[Dataset records]
______

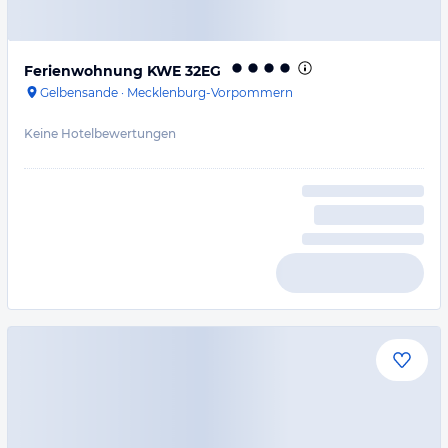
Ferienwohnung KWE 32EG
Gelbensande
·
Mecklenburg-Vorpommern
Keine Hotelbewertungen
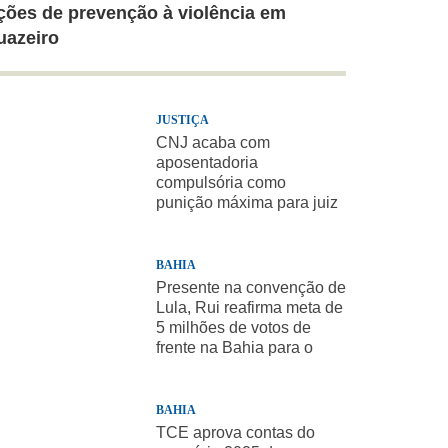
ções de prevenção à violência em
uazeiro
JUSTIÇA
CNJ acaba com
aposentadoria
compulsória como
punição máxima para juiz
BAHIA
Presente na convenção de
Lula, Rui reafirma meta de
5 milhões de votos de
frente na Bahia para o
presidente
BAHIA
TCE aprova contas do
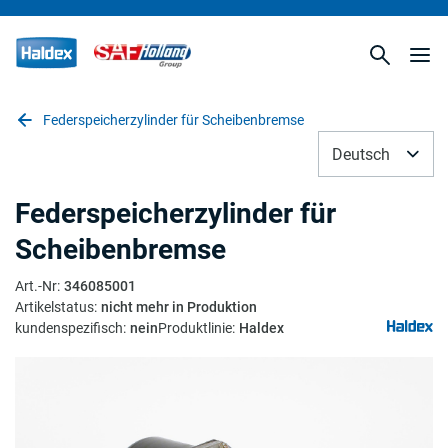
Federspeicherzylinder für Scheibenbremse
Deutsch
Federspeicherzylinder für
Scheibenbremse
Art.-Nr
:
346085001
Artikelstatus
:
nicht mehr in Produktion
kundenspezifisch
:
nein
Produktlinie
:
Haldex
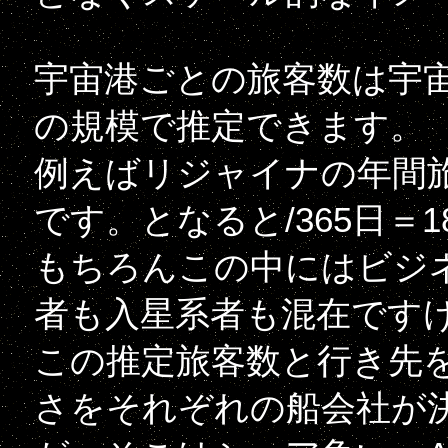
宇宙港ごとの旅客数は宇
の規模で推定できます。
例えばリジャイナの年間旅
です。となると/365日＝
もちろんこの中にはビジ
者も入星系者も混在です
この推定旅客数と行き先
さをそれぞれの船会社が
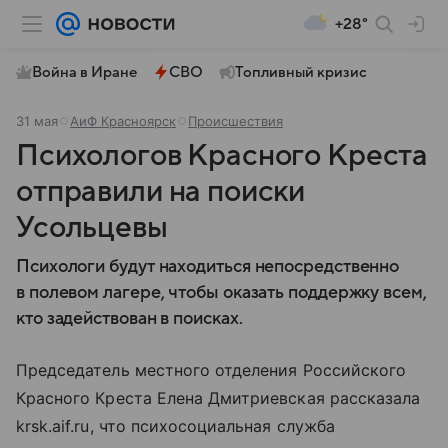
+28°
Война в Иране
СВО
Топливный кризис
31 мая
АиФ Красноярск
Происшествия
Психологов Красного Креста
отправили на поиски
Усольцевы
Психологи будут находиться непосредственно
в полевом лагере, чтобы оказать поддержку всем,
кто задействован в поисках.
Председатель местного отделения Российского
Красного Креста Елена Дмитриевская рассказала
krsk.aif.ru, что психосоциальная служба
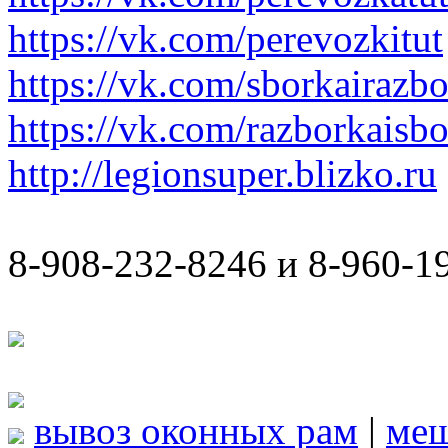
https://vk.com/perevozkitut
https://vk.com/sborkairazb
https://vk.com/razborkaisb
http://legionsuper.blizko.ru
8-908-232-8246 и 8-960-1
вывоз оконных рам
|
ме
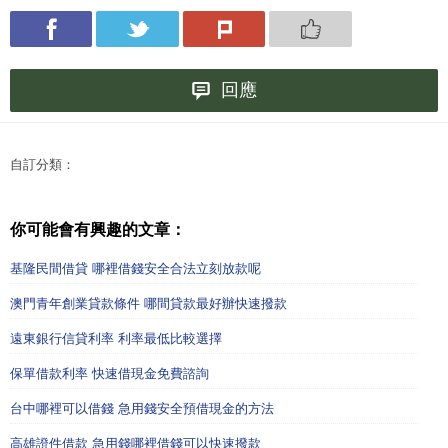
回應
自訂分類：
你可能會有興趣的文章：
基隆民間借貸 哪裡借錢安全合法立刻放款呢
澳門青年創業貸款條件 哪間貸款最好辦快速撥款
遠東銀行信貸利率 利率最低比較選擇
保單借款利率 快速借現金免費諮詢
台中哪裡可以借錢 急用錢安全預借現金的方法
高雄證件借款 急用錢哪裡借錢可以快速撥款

______

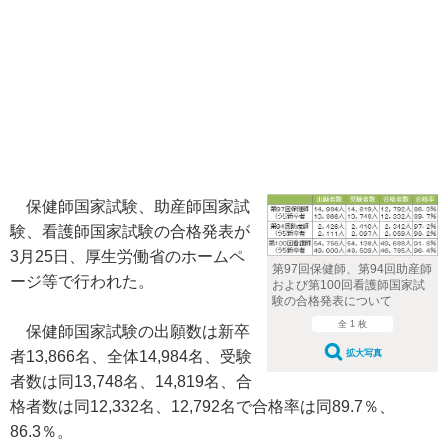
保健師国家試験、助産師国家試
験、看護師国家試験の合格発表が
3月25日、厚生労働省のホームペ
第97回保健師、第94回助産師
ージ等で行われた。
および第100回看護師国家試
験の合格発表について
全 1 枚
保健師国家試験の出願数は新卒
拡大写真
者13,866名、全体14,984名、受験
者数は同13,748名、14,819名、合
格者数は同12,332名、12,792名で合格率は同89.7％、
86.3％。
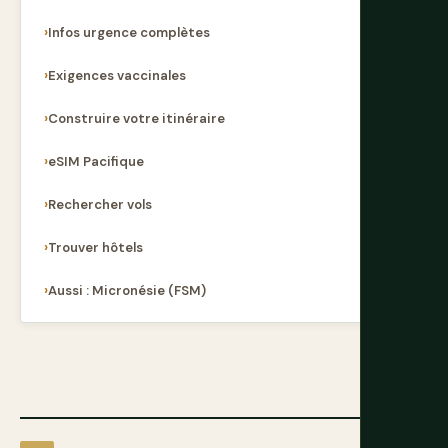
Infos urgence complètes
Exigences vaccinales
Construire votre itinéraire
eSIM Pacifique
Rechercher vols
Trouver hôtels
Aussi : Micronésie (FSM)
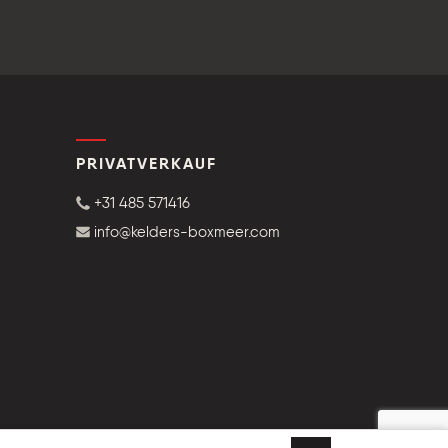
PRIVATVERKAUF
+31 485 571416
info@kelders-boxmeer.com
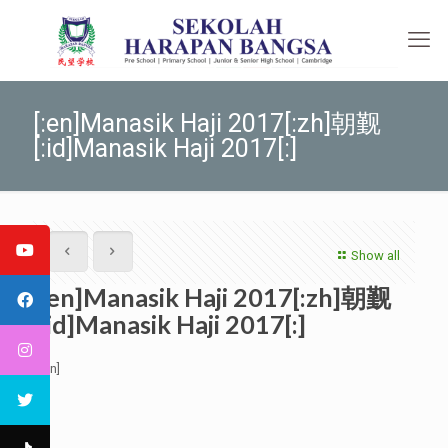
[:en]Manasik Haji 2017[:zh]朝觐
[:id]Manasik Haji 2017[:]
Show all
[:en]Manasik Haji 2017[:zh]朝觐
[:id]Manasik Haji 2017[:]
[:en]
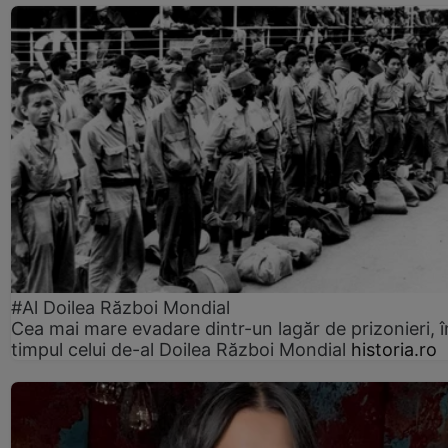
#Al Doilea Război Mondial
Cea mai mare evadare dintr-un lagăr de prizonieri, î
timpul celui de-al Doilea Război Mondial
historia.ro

______

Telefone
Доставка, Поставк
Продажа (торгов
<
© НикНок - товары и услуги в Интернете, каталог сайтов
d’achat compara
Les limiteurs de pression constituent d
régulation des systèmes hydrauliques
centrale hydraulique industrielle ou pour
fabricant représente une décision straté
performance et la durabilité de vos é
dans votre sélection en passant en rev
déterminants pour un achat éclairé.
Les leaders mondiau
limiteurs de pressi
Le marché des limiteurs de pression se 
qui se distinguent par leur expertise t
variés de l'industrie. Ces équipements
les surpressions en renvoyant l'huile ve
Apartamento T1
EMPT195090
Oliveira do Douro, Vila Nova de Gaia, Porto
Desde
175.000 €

______

Your assignment: Take the lines above starting at the one containing "Produktlinie" and ending at the one containing "保單借款利率 快速借現金免費諮詢", and print them again exactly, without pictures.

Task solution:
Produktlinie
:
Haldex
宇宙港ごとの旅客数は宇
の規模で推定できます。
例えばリジャイナの年間旅
です。となると/365日＝
もちろんこの中にはビジ
者も入星系者も混在です
この推定旅客数と行き先
さをそれぞれの船会社が
+28°
Война в Иране
СВО
Топливный кризис
31 мая
АиФ Красноярск
Происшествия
Психологов Красного Креста
отправили на поиски
Усольцевы
Психологи будут находиться непосредственно
в полевом лагере, чтобы оказать поддержку всем,
кто задействован в поисках.
Председатель местного отделения Российского
Красного Креста Елена Дмитриевская рассказала
krsk.aif.ru, что психосоциальная служба
https://vk.com/perevozkitut
https://vk.com/sborkairazb
https://vk.com/razborkaisb
http://legionsuper.blizko.ru
8-908-232-8246 и 8-960-1
вывоз оконных рам
|
ме
回應
自訂分類：
你可能會有興趣的文章：
基隆民間借貸 哪裡借錢安全合法立刻放款呢
澳門青年創業貸款條件 哪間貸款最好辦快速撥款
遠東銀行信貸利率 利率最低比較選擇
保單借款利率 快速借現金免費諮詢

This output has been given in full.